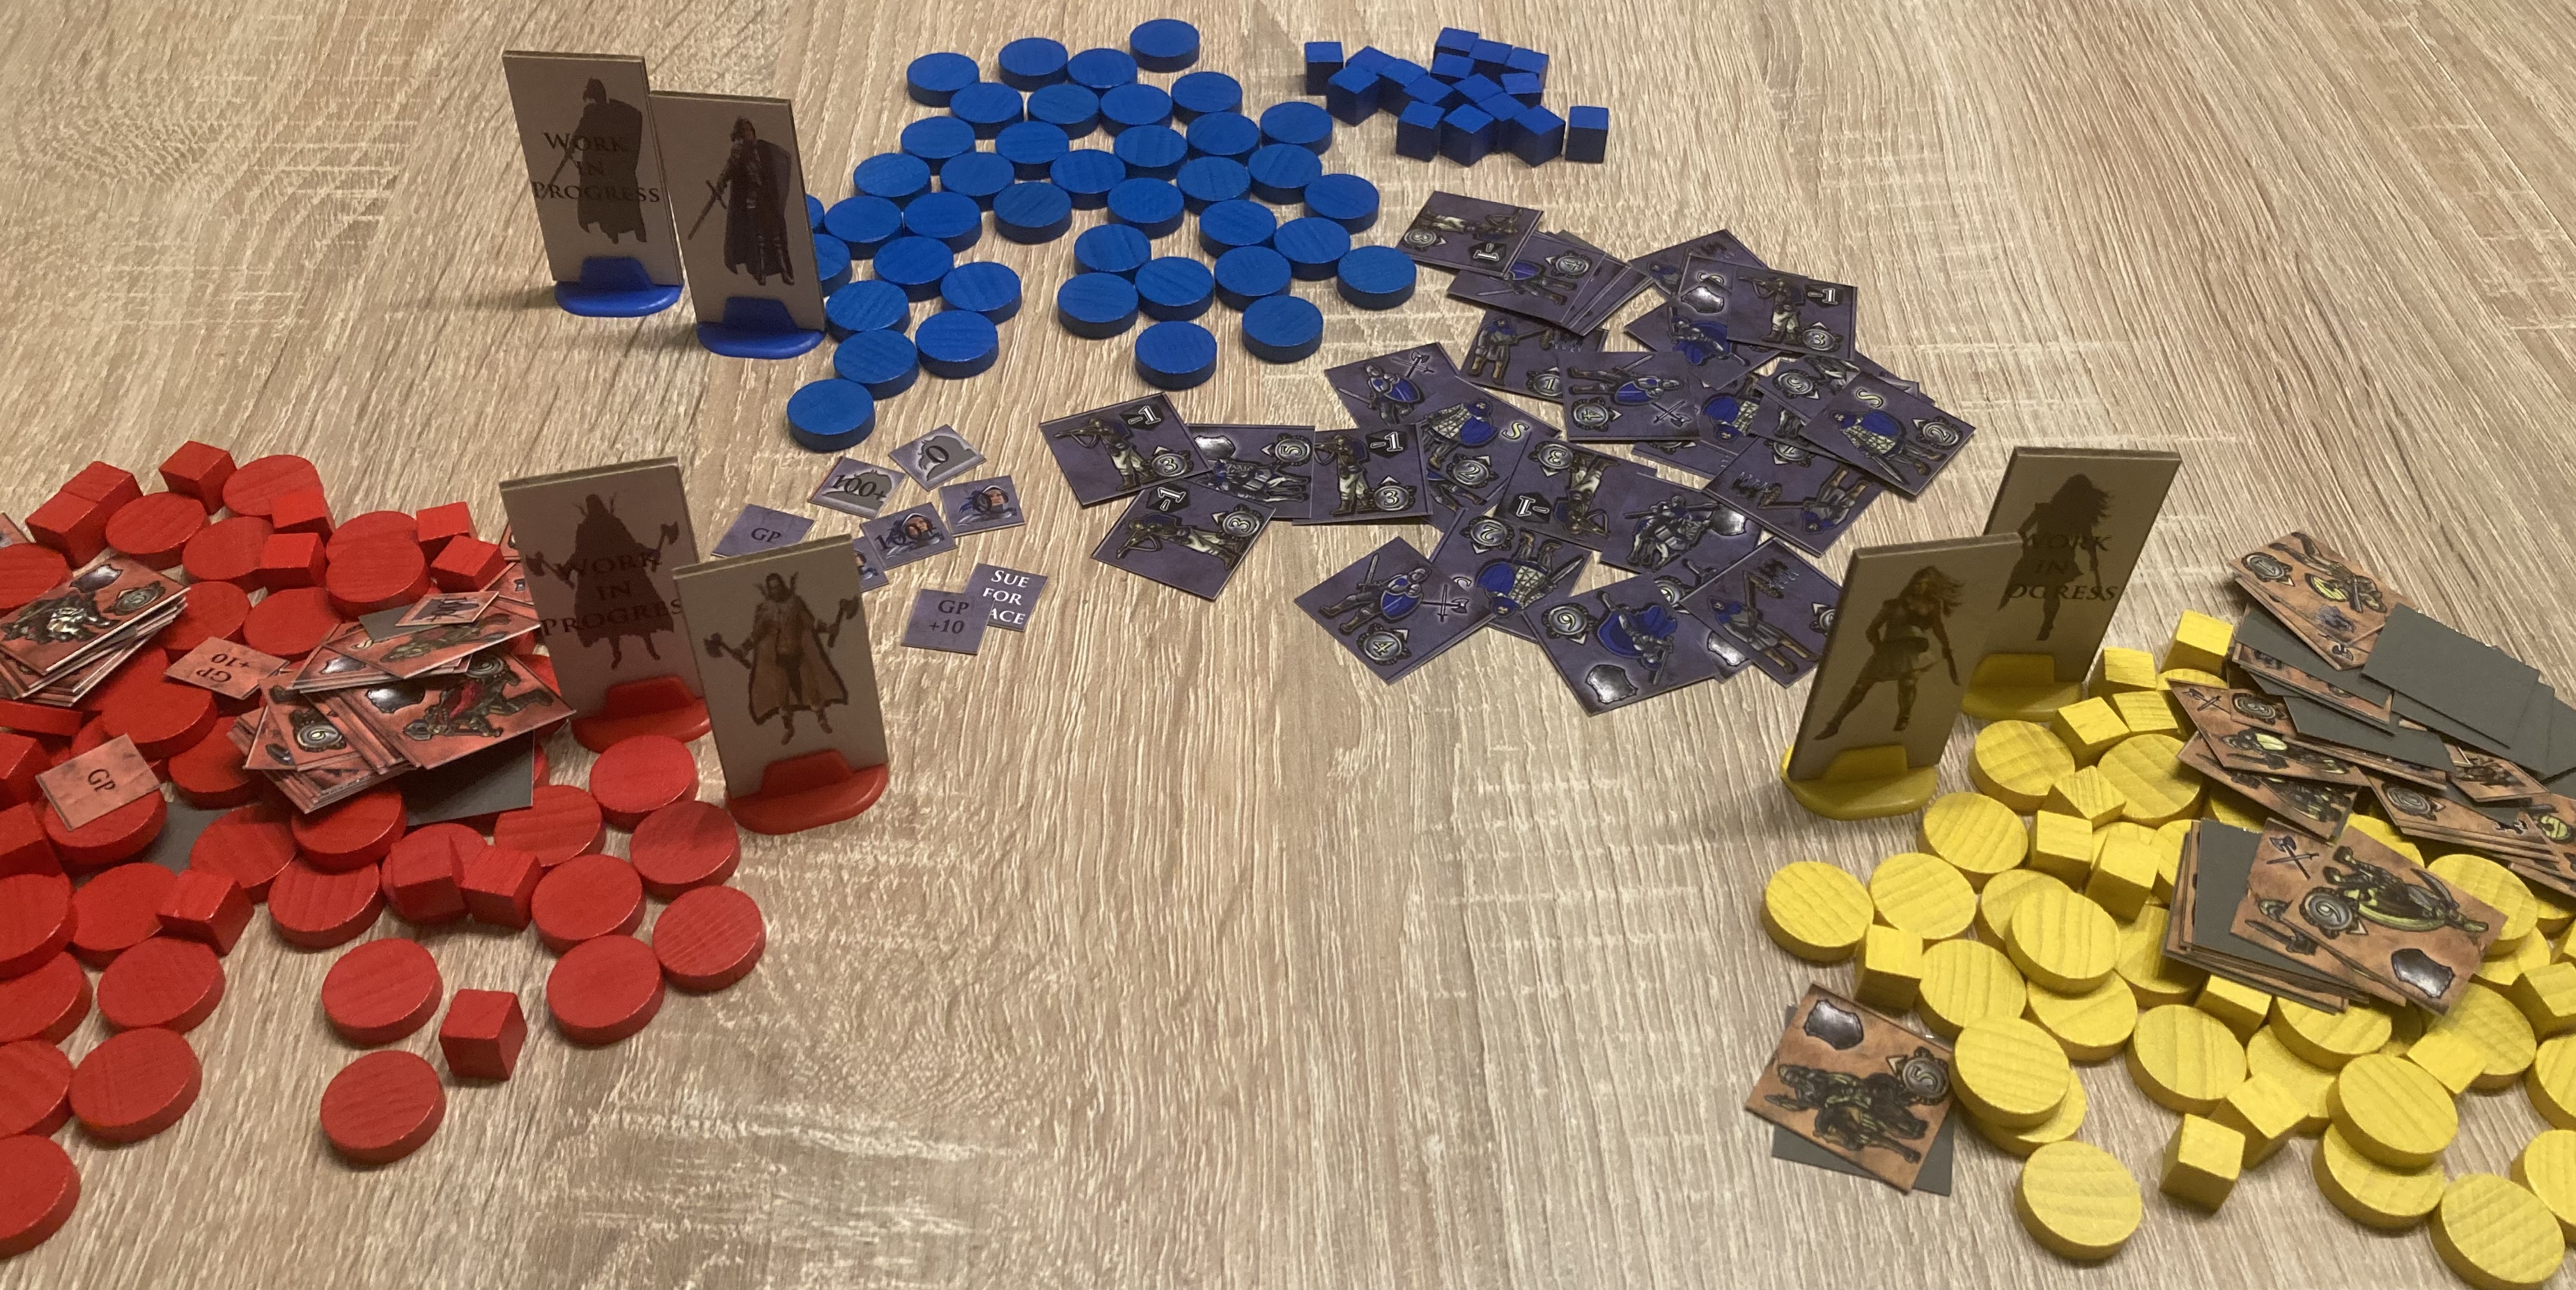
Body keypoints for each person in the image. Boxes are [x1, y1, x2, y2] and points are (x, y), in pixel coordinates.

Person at [1815, 566, 1964, 738]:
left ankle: (1904, 717)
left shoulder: (1932, 606)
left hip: (1913, 652)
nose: (1918, 587)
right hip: (1888, 650)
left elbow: (1938, 627)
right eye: (1917, 583)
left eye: (1923, 584)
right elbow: (1872, 630)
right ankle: (1835, 724)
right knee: (1859, 688)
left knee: (1908, 684)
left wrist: (1946, 646)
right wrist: (1878, 647)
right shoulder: (1893, 605)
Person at [704, 573, 855, 743]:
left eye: (778, 586)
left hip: (798, 656)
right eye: (772, 588)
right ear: (769, 590)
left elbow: (810, 624)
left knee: (812, 689)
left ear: (782, 586)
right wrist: (742, 650)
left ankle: (822, 721)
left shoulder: (795, 605)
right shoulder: (766, 611)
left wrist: (828, 629)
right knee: (782, 696)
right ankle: (789, 728)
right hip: (781, 660)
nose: (776, 590)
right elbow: (756, 635)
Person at [710, 118, 795, 284]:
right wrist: (721, 183)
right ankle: (761, 274)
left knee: (776, 237)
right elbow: (729, 169)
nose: (748, 133)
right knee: (759, 238)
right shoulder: (739, 150)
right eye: (745, 130)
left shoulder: (761, 148)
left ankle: (784, 273)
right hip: (753, 199)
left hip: (767, 197)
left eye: (750, 130)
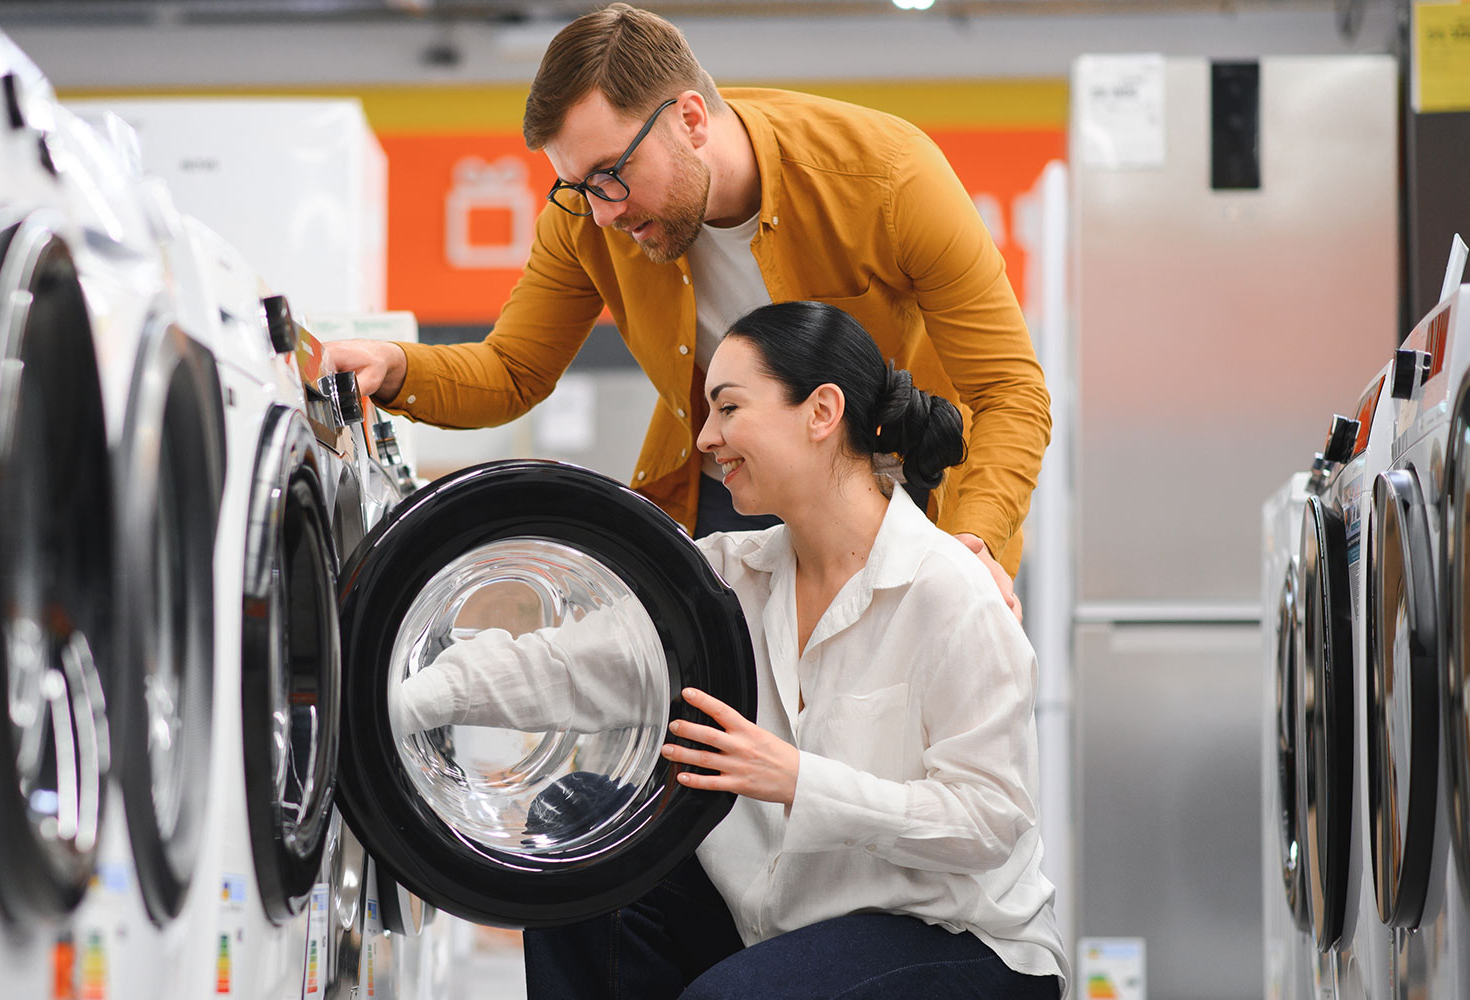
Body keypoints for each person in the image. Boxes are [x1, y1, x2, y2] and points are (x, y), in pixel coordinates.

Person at [392, 301, 1065, 999]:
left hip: (957, 940)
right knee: (574, 822)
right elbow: (561, 665)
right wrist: (388, 700)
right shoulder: (727, 578)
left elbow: (988, 821)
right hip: (780, 927)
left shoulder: (948, 592)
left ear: (821, 412)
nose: (707, 437)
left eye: (728, 407)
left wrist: (799, 779)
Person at [324, 3, 1049, 617]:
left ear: (692, 119)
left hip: (892, 493)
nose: (602, 213)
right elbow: (512, 371)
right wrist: (392, 369)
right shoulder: (584, 220)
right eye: (577, 185)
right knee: (715, 736)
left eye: (612, 174)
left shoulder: (887, 178)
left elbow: (1009, 391)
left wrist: (972, 547)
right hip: (731, 491)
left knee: (884, 745)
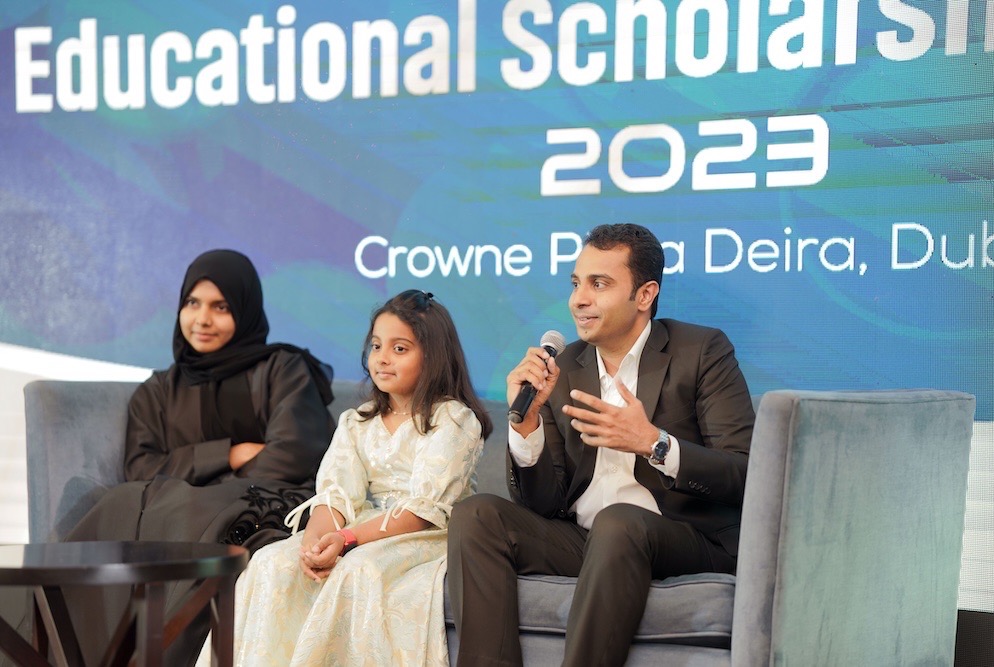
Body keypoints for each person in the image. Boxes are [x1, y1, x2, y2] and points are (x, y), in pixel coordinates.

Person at [447, 223, 756, 666]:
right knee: (477, 515)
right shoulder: (563, 366)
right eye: (576, 283)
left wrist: (654, 443)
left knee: (619, 521)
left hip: (680, 537)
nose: (578, 299)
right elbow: (543, 505)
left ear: (644, 295)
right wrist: (528, 428)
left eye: (599, 284)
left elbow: (744, 472)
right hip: (588, 540)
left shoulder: (702, 350)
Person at [65, 249, 337, 665]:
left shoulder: (283, 369)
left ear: (244, 311)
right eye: (192, 303)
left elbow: (294, 455)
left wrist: (203, 485)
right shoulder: (158, 391)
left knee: (175, 511)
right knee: (120, 502)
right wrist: (228, 454)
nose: (202, 319)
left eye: (220, 307)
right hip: (179, 515)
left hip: (265, 510)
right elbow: (140, 468)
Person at [196, 289, 493, 667]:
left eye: (400, 349)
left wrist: (347, 539)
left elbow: (423, 511)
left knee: (358, 569)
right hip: (360, 527)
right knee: (273, 561)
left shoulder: (453, 419)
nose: (382, 358)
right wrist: (315, 543)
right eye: (376, 346)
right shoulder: (357, 422)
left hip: (426, 533)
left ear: (433, 357)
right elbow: (335, 494)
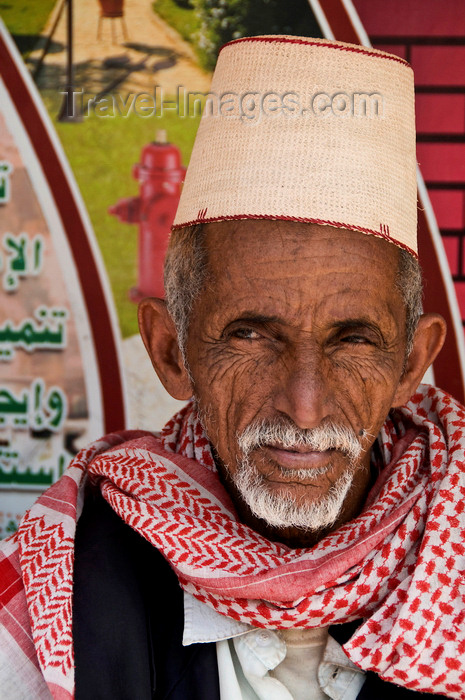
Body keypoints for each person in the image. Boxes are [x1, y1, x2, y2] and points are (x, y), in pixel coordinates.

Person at [1, 35, 465, 700]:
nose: (304, 408)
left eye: (352, 340)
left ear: (411, 363)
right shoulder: (67, 585)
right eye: (251, 335)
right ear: (171, 351)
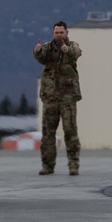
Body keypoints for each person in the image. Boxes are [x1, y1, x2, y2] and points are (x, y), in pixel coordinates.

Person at [32, 21, 82, 176]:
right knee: (48, 133)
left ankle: (73, 164)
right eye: (56, 33)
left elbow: (76, 53)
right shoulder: (48, 48)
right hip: (51, 97)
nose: (59, 35)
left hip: (67, 97)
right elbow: (41, 58)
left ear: (66, 33)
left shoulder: (72, 46)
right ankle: (47, 165)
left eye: (61, 32)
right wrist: (37, 51)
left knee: (70, 130)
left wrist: (67, 51)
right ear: (53, 33)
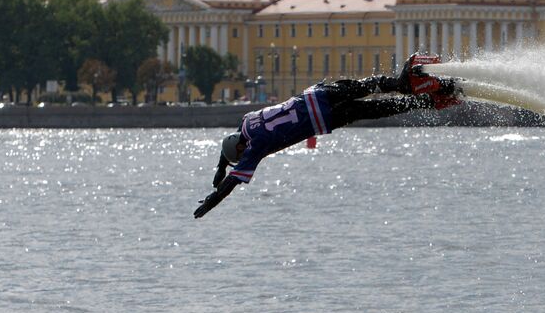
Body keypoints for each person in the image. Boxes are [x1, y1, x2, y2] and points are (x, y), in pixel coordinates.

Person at [193, 55, 461, 218]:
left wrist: (213, 199)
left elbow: (233, 181)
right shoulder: (247, 121)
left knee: (373, 109)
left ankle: (426, 101)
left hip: (320, 119)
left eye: (238, 156)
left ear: (241, 149)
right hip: (316, 94)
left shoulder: (255, 146)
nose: (241, 158)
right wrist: (219, 166)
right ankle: (402, 82)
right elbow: (229, 145)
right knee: (365, 86)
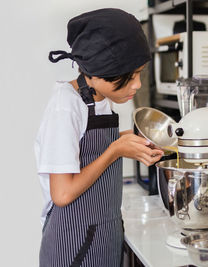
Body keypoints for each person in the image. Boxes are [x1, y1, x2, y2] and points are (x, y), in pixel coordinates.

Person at [34, 8, 164, 267]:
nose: (136, 84)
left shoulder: (101, 99)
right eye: (129, 77)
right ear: (96, 71)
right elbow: (63, 193)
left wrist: (132, 140)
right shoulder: (66, 106)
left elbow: (90, 149)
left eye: (139, 73)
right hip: (73, 245)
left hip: (104, 235)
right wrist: (115, 150)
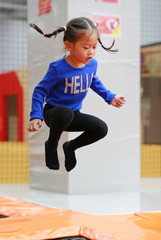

## Aim of the task
Reproduce every line in the records above that contains the word "ankle".

## Output of the exercise
left ankle: (1904, 717)
right ankle: (1835, 724)
left ankle: (822, 721)
right ankle: (789, 728)
right ankle: (761, 274)
left ankle: (784, 273)
left ankle: (73, 164)
right ankle: (47, 165)
left ankle: (426, 101)
right ankle: (402, 82)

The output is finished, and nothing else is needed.